The umbrella organisation includes 400 Scotmid stores north of the Border and the Clydebank Co-operative Society, which has six outlets around Glasgow.

Rival publication Loaded will still be sold in Co-operative stores after its owners agreed to provide a modesty bag for its next issue, which is out on 18 September.

“As a community-based retailer, we have listened to and acted upon the concerns of our customers and members, many of whom said they objected to their children being able to see overt sexual images in our stores,” said Steve Murrells, chief executive of retail for The Co-operative Group.

“We believe individual, sealed modesty bags are the most ­effective way of addressing these concerns, so we will no longer be stocking the titles that have failed to meet our request.

“This action will make our stores more attractive to families with young children, by creating a more family-friendly shopping environment.”

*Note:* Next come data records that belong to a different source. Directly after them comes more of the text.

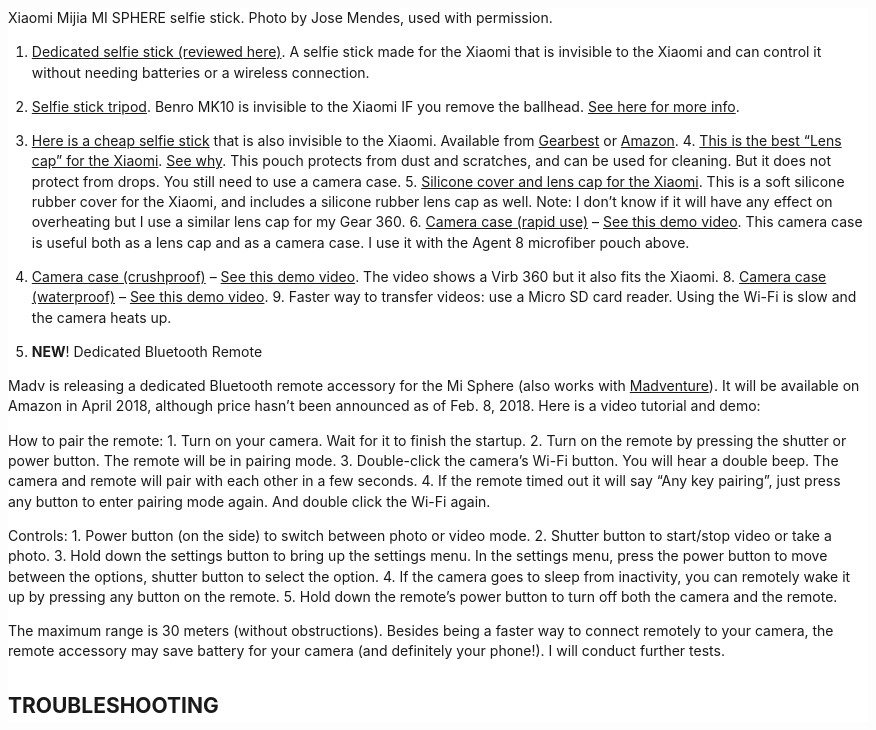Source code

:Xiaomi Mijia MI SPHERE selfie stick. Photo by Jose Mendes, used with permission.

1. [Dedicated selfie stick (reviewed here)](https://360rumors.com/2017/09/invisible-flying-camera-tutorial-review-xiaomi-mijia-mi-sphere-selfie-stick.html). A selfie stick made for the Xiaomi that is invisible to the Xiaomi and can control it without needing batteries or a wireless connection.

2. [Selfie stick tripod](https://goo.gl/1qPJuR). Benro MK10 is invisible to the Xiaomi IF you remove the ballhead. [See here for more info](https://360rumors.com/2017/01/review-benro-mk-10-is-my-new-favorite.html).

3. [Here is a cheap selfie stick](https://360rumors.com/2017/06/effortless-invisibility-cheap-selfie-stick-also-invisible-360-cameras.html) that is also invisible to the Xiaomi. Available from [Gearbest](https://www.gearbest.com/photography-accessories/pp_140023.html?lkid=10383763) or [Amazon](http://amzn.to/2sPgaQX). 4. [This is the best “Lens cap” for the Xiaomi](https://360rumors.com/2017/07/heres-best-lens-cap-360-camera.html). [See why](https://360rumors.com/2017/07/heres-best-lens-cap-360-camera.html). This pouch protects from dust and scratches, and can be used for cleaning. But it does not protect from drops. You still need to use a camera case. 5. [Silicone cover and lens cap for the Xiaomi](http://amzn.to/2wVBS9r). This is a soft silicone rubber cover for the Xiaomi, and includes a silicone rubber lens cap as well. Note: I don’t know if it will have any effect on overheating but I use a similar lens cap for my Gear 360. 6. [Camera case (rapid use)](https://goo.gl/b9CsHw) – [See this demo video](https://www.youtube.com/watch?v=toJUvppvsW4&index=5&list=PLtGqGHDrZeFi5qPAnO0MGYJTqRxP1NXNh). This camera case is useful both as a lens cap and as a camera case. I use it with the Agent 8 microfiber pouch above.

7. [Camera case (crushproof)](https://goo.gl/1P2Jaz) – [See this demo video](https://360rumors.com/2017/06/perfect-camera-case-garmin-virb-360.html). The video shows a Virb 360 but it also fits the Xiaomi. 8. [Camera case (waterproof)](https://goo.gl/Usxw6w) – [See this demo video](https://www.youtube.com/watch?v=dVE2Ip6dCHs&index=8&list=PLtGqGHDrZeFi5qPAnO0MGYJTqRxP1NXNh). 9. Faster way to transfer videos: use a Micro SD card reader. Using the Wi-Fi is slow and the camera heats up.

10. **NEW**! Dedicated Bluetooth Remote

Madv is releasing a dedicated Bluetooth remote accessory for the Mi Sphere (also works with [Madventure](https://360rumors.com/2017/12/madventure-360-features-specifications-new-version-xiaomi-mi-sphere.html)). It will be available on Amazon in April 2018, although price hasn’t been announced as of Feb. 8, 2018. Here is a video tutorial and demo:

How to pair the remote: 1. Turn on your camera. Wait for it to finish the startup. 2. Turn on the remote by pressing the shutter or power button. The remote will be in pairing mode. 3. Double-click the camera’s Wi-Fi button. You will hear a double beep. The camera and remote will pair with each other in a few seconds. 4. If the remote timed out it will say “Any key pairing”, just press any button to enter pairing mode again. And double click the Wi-Fi again.

Controls: 1. Power button (on the side) to switch between photo or video mode. 2. Shutter button to start/stop video or take a photo. 3. Hold down the settings button to bring up the settings menu. In the settings menu, press the power button to move between the options, shutter button to select the option. 4. If the camera goes to sleep from inactivity, you can remotely wake it up by pressing any button on the remote. 5. Hold down the remote’s power button to turn off both the camera and the remote.

The maximum range is 30 meters (without obstructions). Besides being a faster way to connect remotely to your camera, the remote accessory may save battery for your camera (and definitely your phone!). I will conduct further tests.

## TROUBLESHOOTING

The news was welcomed by campaigners who have lobbied for sexualised images to be removed from places where children can see them.

Kathy McGuinness, co-founder of campaign group Child Eyes, said: “Child Eyes is delighted that The Co-operative has taken the lead to protect its customers’ children from sexualised images in its stores.

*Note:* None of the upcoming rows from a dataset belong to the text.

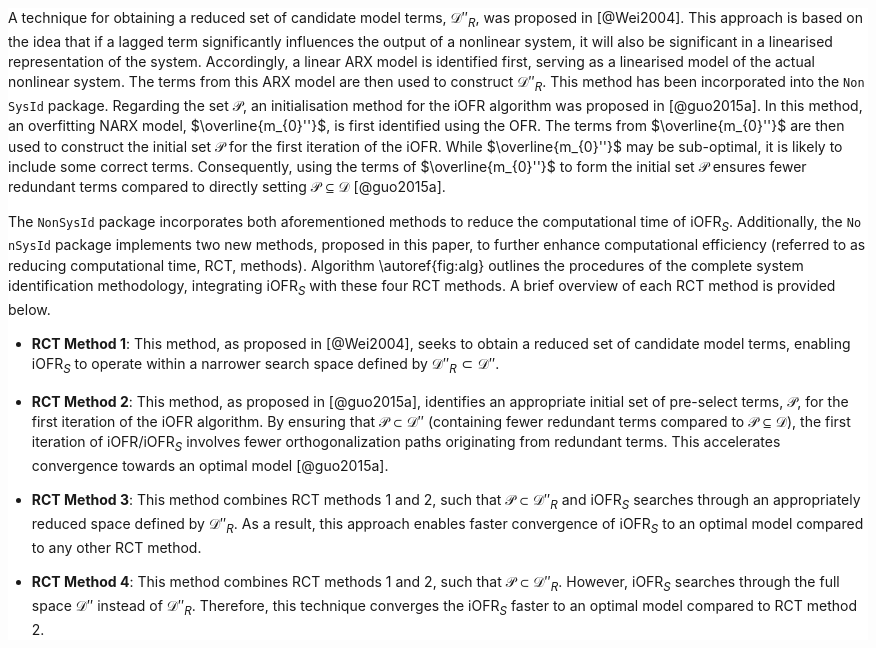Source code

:A technique for obtaining a reduced set of candidate model terms, $\mathcal{D}''_{R}$, was proposed in [@Wei2004]. This approach is based on the idea that if a lagged term significantly influences the output of a nonlinear system, it will also be significant in a linearised representation of the system. Accordingly, a linear ARX model is identified first, serving as a linearised model of the actual nonlinear system. The terms from this ARX model are then used to construct $\mathcal{D}''_{R}$. This method has been incorporated into the `NonSysId` package. Regarding the set $\mathcal{P}$, an initialisation method for the iOFR algorithm was proposed in [@guo2015a]. In this method, an overfitting NARX model, $\overline{m_{0}''}$, is first identified using the OFR. The terms from $\overline{m_{0}''}$ are then used to construct the initial set $\mathcal{P}$ for the first iteration of the iOFR. While $\overline{m_{0}''}$ may be sub-optimal, it is likely to include some correct terms. Consequently, using the terms of $\overline{m_{0}''}$ to form the initial set $\mathcal{P}$ ensures fewer redundant terms compared to directly setting $\mathcal{P} \subseteq \mathcal{D}$ [@guo2015a]. 

The `NonSysId` package incorporates both aforementioned methods to reduce the computational time of $\text{iOFR}_{S}$. Additionally, the `NonSysId` package implements two new methods, proposed in this paper, to further enhance computational efficiency (referred to as reducing computational time, RCT, methods). Algorithm \autoref{fig:alg} outlines the procedures of the complete system identification methodology, integrating $\text{iOFR}_{S}$ with these four RCT methods. A brief overview of each RCT method is provided below.

- **RCT Method 1**: This method, as proposed in [@Wei2004], seeks to obtain a reduced set of candidate model terms, enabling $\text{iOFR}_{S}$ to operate within a narrower search space defined by $\mathcal{D}''_{R} \subset \mathcal{D}''$.

- **RCT Method 2**: This method, as proposed in [@guo2015a], identifies an appropriate initial set of pre-select terms, $\mathcal{P}$, for the first iteration of the iOFR algorithm. By ensuring that $\mathcal{P} \subset \mathcal{D}''$ (containing fewer redundant terms compared to $\mathcal{P} \subseteq \mathcal{D}$), the first iteration of iOFR/$\text{iOFR}_{S}$ involves fewer orthogonalization paths originating from redundant terms. This accelerates convergence towards an optimal model [@guo2015a].

- **RCT Method 3**: This method combines RCT methods 1 and 2, such that $\mathcal{P} \subset \mathcal{D}''_{R}$ and $\text{iOFR}_{S}$ searches through an appropriately reduced space defined by $\mathcal{D}''_{R}$. As a result, this approach enables faster convergence of $\text{iOFR}_{S}$ to an optimal model compared to any other RCT method.

- **RCT Method 4**: This method combines RCT methods 1 and 2, such that $\mathcal{P} \subset \mathcal{D}''_{R}$. However, $\text{iOFR}_{S}$ searches through the full space $\mathcal{D}''$ instead of $\mathcal{D}''_{R}$. Therefore, this technique converges the $\text{iOFR}_{S}$ faster to an optimal model compared to RCT method 2.
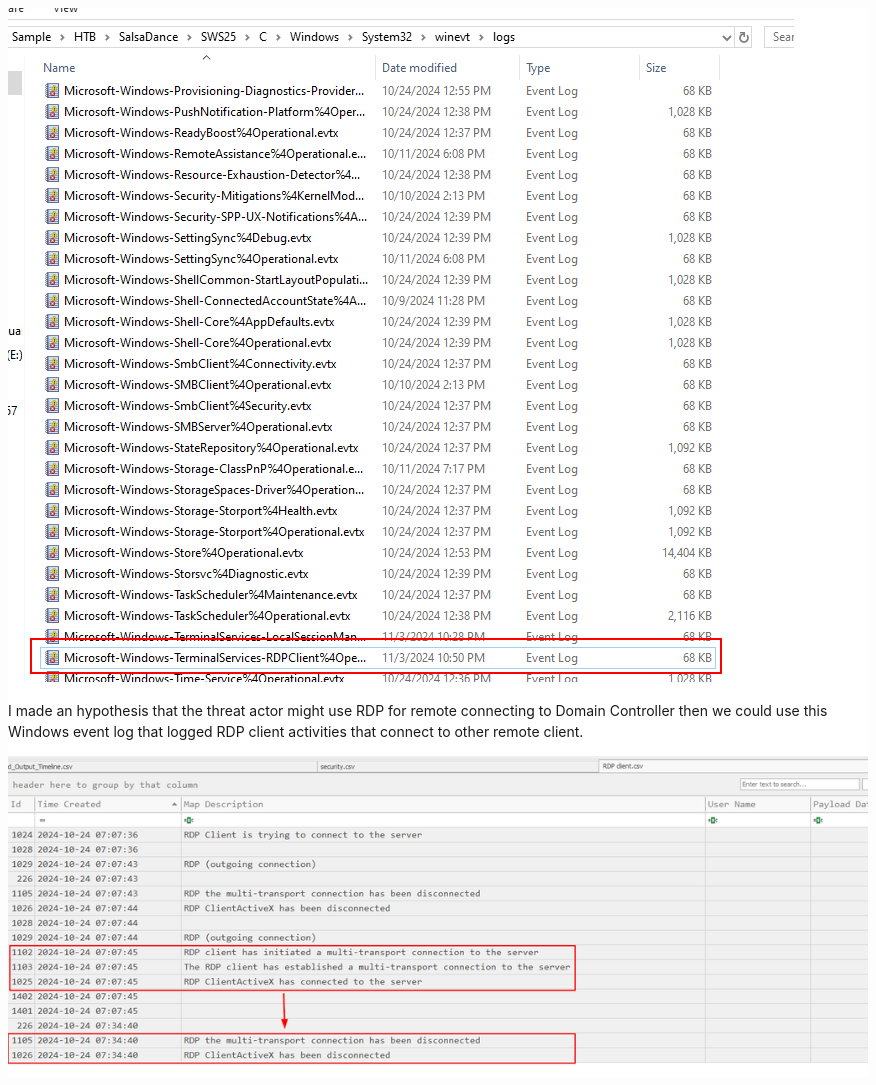 ![4f71876bb16a50bdacde7761690a7c5c.png](../../../_resources/4f71876bb16a50bdacde7761690a7c5c.png)

I made an hypothesis that the threat actor might use RDP for remote connecting to Domain Controller then we could use this Windows event log that logged RDP client activities that connect to other remote client.

![a5758a1aa4fdffb1e6a3887b1ee4fa13.png](../../../_resources/a5758a1aa4fdffb1e6a3887b1ee4fa13.png)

“We applaud The Co-operative for putting children’s welfare first, and hope other ­supermarkets will listen to their customers and follow suit.”

Earlier this month, supermarket chain Morrisons called on rivals to adopt a collective stance over the controversy of how to display lads’ mags on shelves, arguing that consumers are “confused” by the different policies being adopted.

Market leader Tesco is considering tougher restrictions, while Sainsbury’s has provided a form of modesty cover – boards placed over titles – for titles ­including Zoo, Loaded and ­Bizarre since 2006. Asda also has a modesty cover for the titles.